▸ **WHAT YOU WILL DO**: Because the entries hold pictures, reproduce only their words, exactly as written.

▸ **Text-based design files**:

#####

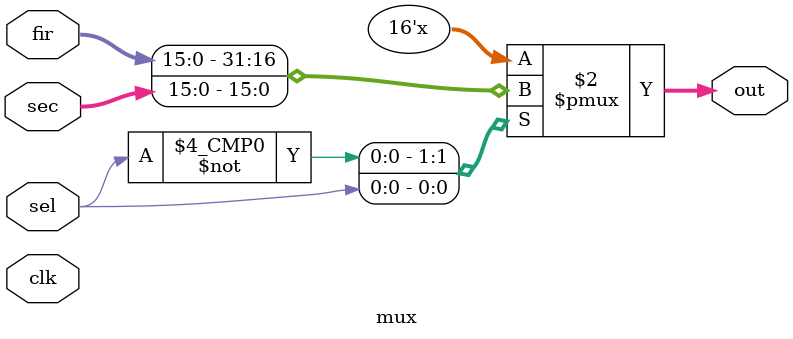
<source format=v>
`timescale 1ns / 1ps

module mux #(parameter N = 16) (
    input clk,
    input [N-1:0] fir,
    input [N-1:0] sec,
    input sel,
    output reg [N-1:0] out
    );
    
    always @(*) begin
    
    case (sel)

        1'b0: begin
            out <= fir;
        end
        1'b1: begin
            out <= sec;
        end
        
    endcase
    
    end
    
endmodule

</source>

#####

▸ **EXERCISE ANSWER**:
<source format=v>
`timescale 1ns / 1ps

module mux #(parameter N = 16) (
    input clk,
    input [N-1:0] fir,
    input [N-1:0] sec,
    input sel,
    output reg [N-1:0] out
    );
    
    always @(*) begin
    
    case (sel)

        1'b0: begin
            out <= fir;
        end
        1'b1: begin
            out <= sec;
        end
        
    endcase
    
    end
    
endmodule

</source>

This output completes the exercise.